Molecular Engineering Enables Multi‐Color Room Temperature Phosphorescence of Carbon Dots Composites Derived In Situ, Facilitating their Utilization for Advanced Information Encryption

Abstract Long‐life room temperature phosphorescent (RTP) materials hold significant potential in the fields of optoelectronic devices, information encryption, and bio‐imaging due to their excellent optical properties. However, achieving multi‐color tunable RTP materials has proven challenging. In this study, molecular engineering strategies are employed to select precursor molecules with varying degrees of conjugation such as phthalic anhydride (PA), naphtho[2,3‐c] furan‐1,3‐dione (23NA), and naphthalic anhydride (NA).
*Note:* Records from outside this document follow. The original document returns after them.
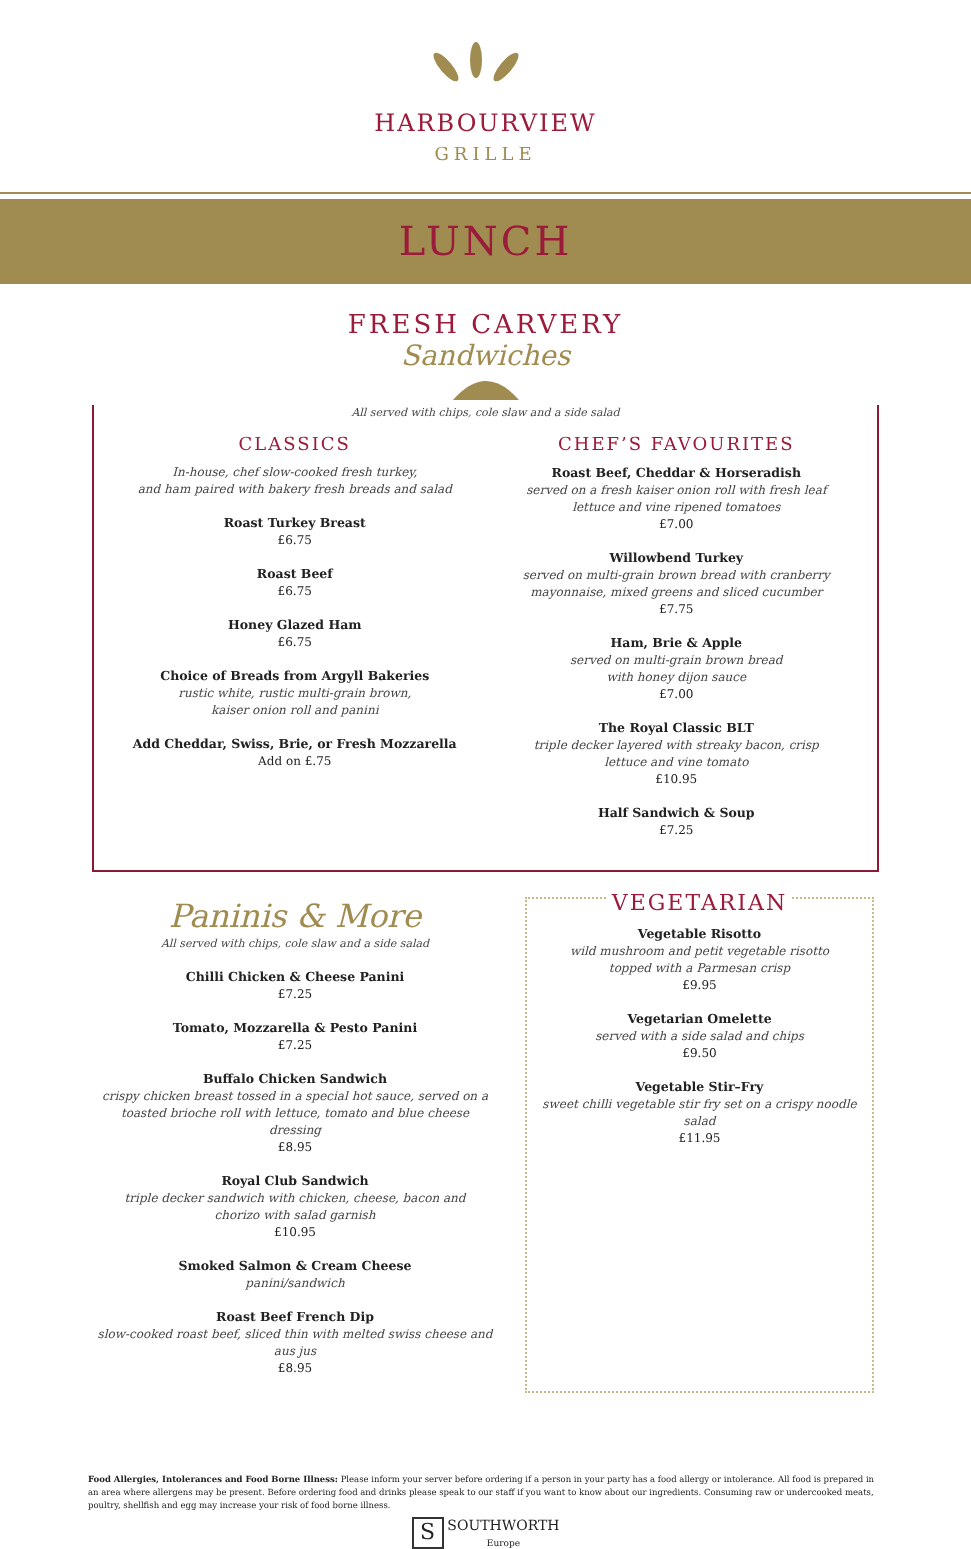HARBOURVIEW
GRILLE
LUNCH
FRESH CARVERY
Sandwiches
All served with chips, cole slaw and a side salad
CLASSICS
In-house, chef slow-cooked fresh turkey,
and ham paired with bakery fresh breads and salad
Roast Turkey Breast
£6.75
Roast Beef
£6.75
Honey Glazed Ham
£6.75
Choice of Breads from Argyll Bakeries
rustic white, rustic multi-grain brown,
kaiser onion roll and panini
Add Cheddar, Swiss, Brie, or Fresh Mozzarella
Add on £.75
CHEF’S FAVOURITES
Roast Beef, Cheddar & Horseradish
served on a fresh kaiser onion roll with fresh leaf
lettuce and vine ripened tomatoes
£7.00
Willowbend Turkey
served on multi-grain brown bread with cranberry
mayonnaise, mixed greens and sliced cucumber
£7.75
Ham, Brie & Apple
served on multi-grain brown bread
with honey dijon sauce
£7.00
The Royal Classic BLT
triple decker layered with streaky bacon, crisp
lettuce and vine tomato
£10.95
Half Sandwich & Soup
£7.25
Paninis & More
All served with chips, cole slaw and a side salad
Chilli Chicken & Cheese Panini
£7.25
Tomato, Mozzarella & Pesto Panini
£7.25
Buffalo Chicken Sandwich
crispy chicken breast tossed in a special hot sauce, served on a toasted brioche roll with lettuce, tomato and blue cheese dressing
£8.95
Royal Club Sandwich
triple decker sandwich with chicken, cheese, bacon and
chorizo with salad garnish
£10.95
Smoked Salmon & Cream Cheese
panini/sandwich
Roast Beef French Dip
slow-cooked roast beef, sliced thin with melted swiss cheese and aus jus
£8.95
VEGETARIAN
Vegetable Risotto
wild mushroom and petit vegetable risotto
topped with a Parmesan crisp
£9.95
Vegetarian Omelette
served with a side salad and chips
£9.50
Vegetable Stir–Fry
sweet chilli vegetable stir fry set on a crispy noodle salad
£11.95
Food Allergies, Intolerances and Food Borne Illness: Please inform your server before ordering if a person in your party has a food allergy or intolerance. All food is prepared in an area where allergens may be present. Before ordering food and drinks please speak to our staff if you want to know about our ingredients. Consuming raw or undercooked meats, poultry, shellfish and egg may increase your risk of food borne illness.
S SOUTHWORTH
Europe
By combining these guest molecules with a host boric acid matrix through a one‐step microwave method, carbon dots (CDs)composites (PA@BA, 23NA@BA and NA@BA) exhibiting excellent RTP properties are successfully prepared. As the degree of precursor conjugation increased gradually, the phosphorescence color modulation of the composites demonstrates satisfactory transitions from blue to yellow. Notably, CDs are derived in situ within the boric acid matrix while covalent and hydrogen bonds formed between CDs and borate matrix effectively suppress nonradiative leaps and facilitate composite RTP activation. Furthermore, the boric acid matrix acts as insulation against oxygen diffusion and prevents quenching of triplet excitons by external factors. The rationality behind phosphorescence emission mechanism and wavelength modulation is further conformed by density functional theory (DFT) calculations. Finally, CDs composites are successfully applied for advanced message encryption of text and images.